The problem is those instructions are not passed along to the user via the Update Center or pluginManager UI; it's just gone 403 to the user.
If you have it installed, Jenkins will tell you. It's just not available for installation.
https://github.com/jenkins-infra/update-center2/blob/55f6a4370e090b25cf359c0773a60c1939e8253f/resources/deprecations.properties#L129 creates a deprecation notice with a link to the issue. There could be better docs but by the time we did this it had been deprecated in docs for well over a year.
In this case, there's no indication in the Update Center/ pluginManager why it's no longer available AND there's no indication in GitHub there's anything wrong by policy or vulnerability.
Good point. At the time we removed it, I hoped it would be temporary, so didn't add a label that would inform existing users. This is a simple oversight that can easily be addressed with a PR to update-center2.
The banner could be a useful mechanism to warn existing plugin users of the license violation (which may impact their continued use).
As above, we have ways to inform existing users, it's just new users (and that includes renewed users, e.g. in ephemeral Jenkins setups) that have a harder time figuring out what happened. As deprecation metadata is served through the usual means, this is an RFE to whatever the plugin management tool of choice is.
a banner similar to UNAVAILABLE
Possible by iterating over over each entry in deprecations/security warnings and creating placeholders for the plugin IDs, but the code underlying the update center is a bit of a mess, plus we don't have any metadata right now other than plugin ID. Additionally we've had plenty negative feedback to "UNAVAILABLE", indicating it's confusing, so I'm not sure this is a great choice.

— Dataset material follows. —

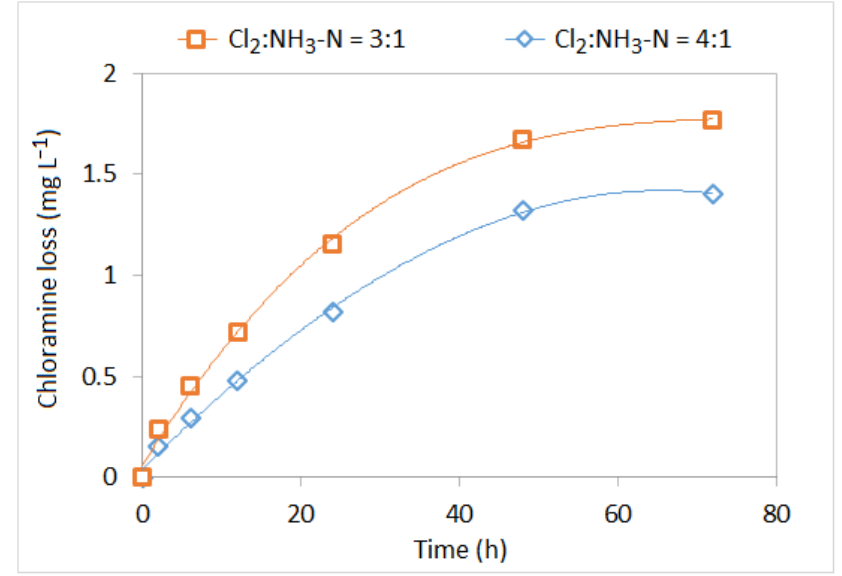
Figure 4. Chloramine decay at chlorine-to-ammonia ratios of 3:1 and 4:1 with initial chloramine concentration = 3 mg L −1 , TOC = 2.6 mg L −1 , pH = 7.0, and T= 25 °C (based in part on Zhou et al. [134], Water Environment Research © 2013 Wiley).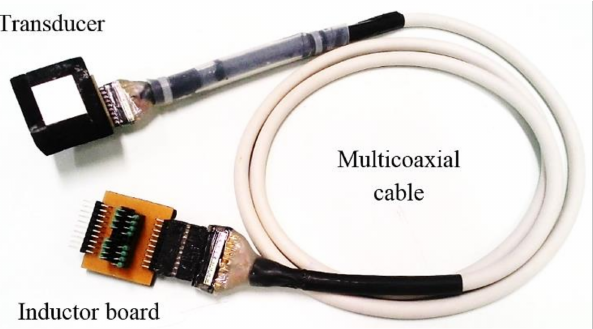
Figure 9. Complete transducer, with multicoaxial cable and board of matching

TBH with the plugin site showing placeholders for plugins that are no longer being distributed, I'm not sure we need a solution inside Jenkins. I Would hold that off for a bit.
Security warnings and deprecation warnings are already served separately, which allows Jenkins to show these even for plugins no longer distributed, so this doesn't apply.
Note that all the changes to the plugin site needed in my proposal would be to point to a different JSON file. Obviously it would be good to indicate a plugin is no longer being distributed, or we're just replacing one cause for confusion ("Why is this mentioned somewhere but not on the plugin site?") for another ("Why is this listed on the plugin site but not accessible in Jenkins?").